▸ Problem requirements
Below are the records. Gather each line that holds "round".

--- Available data Enclosed Below ---

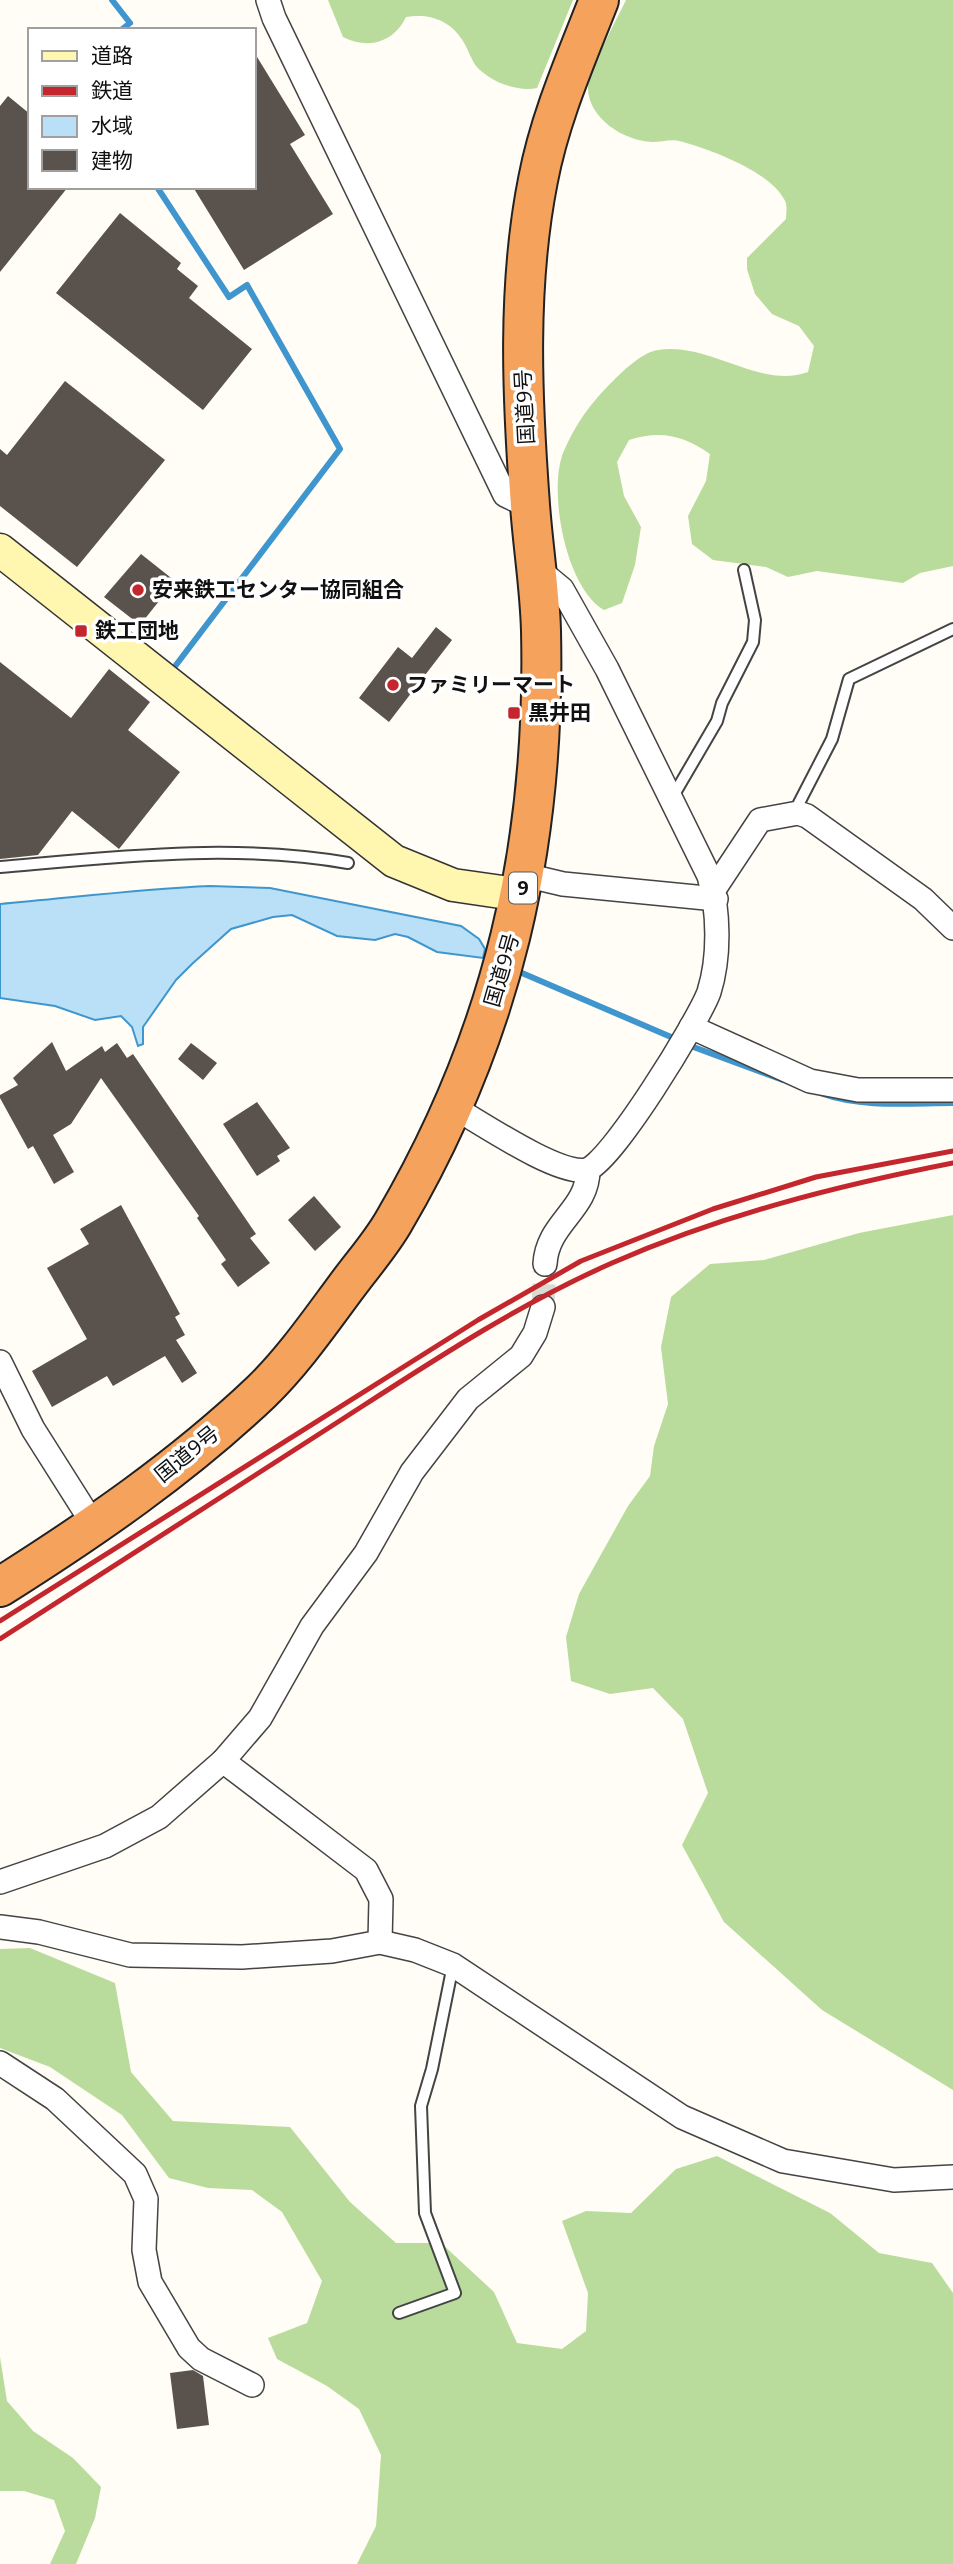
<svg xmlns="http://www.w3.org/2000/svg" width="953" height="2564" font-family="Bitter,'Noto Sans JP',serif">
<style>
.forest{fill:#b9dc9c}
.water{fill:#b9e0f7;stroke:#3f96cf;stroke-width:2}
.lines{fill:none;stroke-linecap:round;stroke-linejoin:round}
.stream{stroke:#3f96cf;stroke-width:6}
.building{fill:#5a524d}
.street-tunnel{stroke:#dbdad3;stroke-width:23;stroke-dasharray:23 11;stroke-linecap:butt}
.lane-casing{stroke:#444;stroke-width:14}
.street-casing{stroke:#444;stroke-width:26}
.secondary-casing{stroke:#333;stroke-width:35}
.highway-casing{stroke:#222;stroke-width:42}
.lane{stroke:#fff;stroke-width:10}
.street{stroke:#fff;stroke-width:23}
.secondary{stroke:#fff6b0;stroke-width:32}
.highway{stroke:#f5a25d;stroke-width:38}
.rail{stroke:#c4262e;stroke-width:5}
.poi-dot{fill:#c4262e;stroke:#fff;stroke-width:2.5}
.labels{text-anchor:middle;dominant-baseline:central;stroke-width:7;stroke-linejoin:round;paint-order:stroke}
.shield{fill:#fff;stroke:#585858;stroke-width:2}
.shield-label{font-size:19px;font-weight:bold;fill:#111}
.street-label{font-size:21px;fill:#111;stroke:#fff}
.poi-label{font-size:21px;font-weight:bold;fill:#111;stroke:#fff;text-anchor:start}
</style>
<rect width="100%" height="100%" fill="#fffdf5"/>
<!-- forest -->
<g class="forest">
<path d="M 328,0 L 573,0 L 537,88 C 517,92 490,82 476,66 C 471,59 468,49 463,41 C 450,20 429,13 406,17 C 394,42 369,50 343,37 Z"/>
<path d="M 626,0 L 953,0 L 953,566 L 920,573 L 903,583 L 817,571 L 788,577 L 766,567 L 713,560 L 692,544 L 688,516 L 706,481 L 710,454 C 683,435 660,430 629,440 L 617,462 L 624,496 L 641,527 L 635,565 L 622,603 L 604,610 C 566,588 548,493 563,453 C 575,424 592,401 614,380 C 625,369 643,352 658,350 C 710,342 761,390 808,372 L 814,346 L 799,326 L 772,314 L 755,294 L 747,269 L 747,258 L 786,219 C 786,213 788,205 784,199 C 770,172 712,150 683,142 C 672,138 663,142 652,142 C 624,141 588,118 588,88 C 587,74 618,17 626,0 Z"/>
<polygon points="953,1215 953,2090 822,2010 724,1922 682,1845 708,1793 683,1719 653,1688 610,1694 571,1681 566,1637 579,1594 628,1506 650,1476 654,1446 668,1404 661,1347 671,1297 710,1264 764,1260 859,1233"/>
<polygon points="30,1948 115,1983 131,2072 173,2121 290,2127 350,2202 396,2243 441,2243 494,2292 517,2343 562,2349 586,2331 588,2293 562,2221 586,2211 631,2213 676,2169 717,2156 830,2213 879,2253 932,2263 953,2293 953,2564 357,2564 376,2526 381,2455 359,2409 327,2386 277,2359 268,2338 307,2323 322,2281 282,2212 252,2190 208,2188 169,2178 122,2115 50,2067 0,2048 0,1949"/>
<polygon points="0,2357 7,2401 33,2431 73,2458 101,2487 95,2518 76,2564 50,2564 65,2531 54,2500 24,2491 0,2491"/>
</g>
<!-- water -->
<path class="water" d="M 210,886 L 270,888 L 461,926 L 479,939 L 485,949 L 483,958 L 437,952 L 408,937 L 395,934 L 375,940 L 337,936 L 292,915 L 273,917 L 231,929 L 192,964 L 176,980 L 143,1027 L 143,1044 L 138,1046 L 132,1027 L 121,1016 L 95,1020 L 55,1006 L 0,998 L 0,904 C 70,898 140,889 210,886 Z"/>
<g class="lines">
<!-- stream -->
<g class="stream">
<polyline points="112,0 130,23 121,30"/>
<polyline points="157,187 229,297 247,285 340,449 176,665"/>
<polyline points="515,970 678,1040"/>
<polyline points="688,1045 783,1080"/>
<path d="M 823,1094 C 863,1108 911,1103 953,1103"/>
</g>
</g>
<!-- building -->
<g class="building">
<polygon points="254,52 305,135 290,144 333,214 244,270 193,187 254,187"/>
<polygon points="8,96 30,114 30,187 68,187 0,272 0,106"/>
<polygon points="120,213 181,263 177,269 198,286 189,298 252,349 203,410 56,293"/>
<polygon points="65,381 165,460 77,567 0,506 0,449 7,455"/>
<polygon points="141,554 175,581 140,625 104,597"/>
<polygon points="436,627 452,640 389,722 359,698 398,647 412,658"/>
<polygon points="0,662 71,718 109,669 150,702 128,730 180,772 119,849 72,811 38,855 0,859"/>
<polygon points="52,1042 66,1071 102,1046 105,1052 117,1043 127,1058 133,1054 256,1234 250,1238 270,1263 238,1287 221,1264 226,1260 197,1218 199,1216 101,1078 71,1124 53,1135 74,1172 54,1184 33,1146 28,1149 0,1098 0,1095 18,1085 13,1078"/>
<polygon points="191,1043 217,1063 203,1080 178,1059"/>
<polygon points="257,1102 290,1148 277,1156 280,1161 257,1176 223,1124"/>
<polygon points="314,1196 341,1227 315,1251 288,1220"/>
<polygon points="121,1205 180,1314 175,1317 185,1335 176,1340 197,1373 182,1383 165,1356 113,1386 107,1376 52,1407 32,1371 87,1339 47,1268 89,1244 80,1229"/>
<polygon points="193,2370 203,2376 209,2425 177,2429 170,2373"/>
</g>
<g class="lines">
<!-- street-tunnel -->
<polyline class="street-tunnel" points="543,1307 545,1264"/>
<!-- lane casing -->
<g class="lane-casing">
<g id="lane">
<polyline points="672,798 717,721 722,703 753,642 755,620 744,570"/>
<polyline points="798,813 799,803 832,739 849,679 953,629"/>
<path d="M 0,867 C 115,857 233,843 348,863"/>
<polyline points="399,2313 455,2293 425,2213 421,2106 432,2069 453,1965"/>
</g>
</g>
<!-- street casing -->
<g class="street-casing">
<g id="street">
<polyline points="268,0 274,18 505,495 530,507"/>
<polyline points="525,875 563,884 716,899"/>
<polyline points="713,891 760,820 798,813 807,816 923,899 953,928"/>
<polyline points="691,1027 810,1081 858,1090 953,1090"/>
<path d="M 453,1107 C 480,1122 557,1175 586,1170 C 609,1167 700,1018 709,992 C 720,957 719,910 709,876 L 607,669 L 562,589 L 545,575 L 537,573"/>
<path d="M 545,1264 C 547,1223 588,1210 588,1170"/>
<polyline points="0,1362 33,1429 95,1527"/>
<polyline points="223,1761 366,1870 381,1899 380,1942"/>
<polyline points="0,1882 105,1846 159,1817 223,1761 260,1718 312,1626 366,1553 412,1472 468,1399 521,1356 535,1333 543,1307"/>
<polyline points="0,1927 39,1932 130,1955 242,1957 332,1951 380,1942 415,1950 453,1965 682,2117 783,2161 894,2180 953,2177"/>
<polyline points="0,2063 55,2099 135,2174 146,2199 144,2250 150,2282 189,2348 201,2359 252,2385"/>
</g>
</g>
<!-- secondary casing -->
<g class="secondary-casing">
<polyline id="secondary" points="0,550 394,861 453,885 522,895"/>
</g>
<!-- highway casing -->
<g class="highway-casing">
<path id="highway" d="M 0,1587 C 92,1529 182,1467 261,1392 C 293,1361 320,1322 346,1287 C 362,1265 381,1244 394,1221 C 503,1035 546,845 541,631 C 540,589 533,547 530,505 C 522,397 517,286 538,180 C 550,117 576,59 599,0"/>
</g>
<!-- lane -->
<use href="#lane" class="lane"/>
<!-- street -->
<use href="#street" class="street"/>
<!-- secondary -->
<use href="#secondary" class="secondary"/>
<!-- highway -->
<use href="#highway" class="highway"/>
<!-- rail -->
<g class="rail">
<polyline points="0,1621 478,1320 581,1261 713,1209 816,1177 953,1151"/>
<path d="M 0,1639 C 109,1569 218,1499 327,1429 C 419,1370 512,1307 612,1263 C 722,1215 836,1186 953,1163"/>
</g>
</g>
<!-- markers -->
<g class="poi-dot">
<circle cx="138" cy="590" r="7"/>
<rect x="74" y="624" width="14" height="14" rx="3.5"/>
<circle cx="393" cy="685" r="7"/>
<rect x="507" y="706" width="14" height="14" rx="3.5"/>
</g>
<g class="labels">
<!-- shield labels -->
<rect class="shield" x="509" y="872.5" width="28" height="31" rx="5"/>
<g class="shield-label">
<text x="523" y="888">9</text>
</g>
<!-- street labels -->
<g class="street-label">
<text transform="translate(525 407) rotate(-93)">国道9号</text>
<text transform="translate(502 970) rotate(-74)">国道9号</text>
<text transform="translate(187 1454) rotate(-39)">国道9号</text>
</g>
<!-- poi labels -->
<g class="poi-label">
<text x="152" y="590">安来鉄工センター協同組合</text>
<text x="95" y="631">鉄工団地</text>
<text x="407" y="685">ファミリーマート</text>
<text x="528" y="713">黒井田</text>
</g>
</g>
<!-- legend -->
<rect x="28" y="28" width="228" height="161" fill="#ffffff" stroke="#a0a0a0" stroke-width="2"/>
<rect x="42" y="51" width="35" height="10" fill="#fff6b0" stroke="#a0a0a0" stroke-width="2"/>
<text x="91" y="63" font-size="21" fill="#111111">道路</text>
<rect x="42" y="86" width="35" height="10" fill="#c4262e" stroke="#a0a0a0" stroke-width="2"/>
<text x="91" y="98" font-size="21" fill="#111111">鉄道</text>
<rect x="42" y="116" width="35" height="21" fill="#b9e0f7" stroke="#a0a0a0" stroke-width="2"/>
<text x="91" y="133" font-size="21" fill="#111111">水域</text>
<rect x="42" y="150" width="35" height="21" fill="#5a524d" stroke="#a0a0a0" stroke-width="2"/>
<text x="91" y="168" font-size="21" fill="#111111">建物</text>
</svg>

--- End of Enclosed Available data ---

▸ Solution for this task
.lines{fill:none;stroke-linecap:round;stroke-linejoin:round}
.labels{text-anchor:middle;dominant-baseline:central;stroke-width:7;stroke-linejoin:round;paint-order:stroke}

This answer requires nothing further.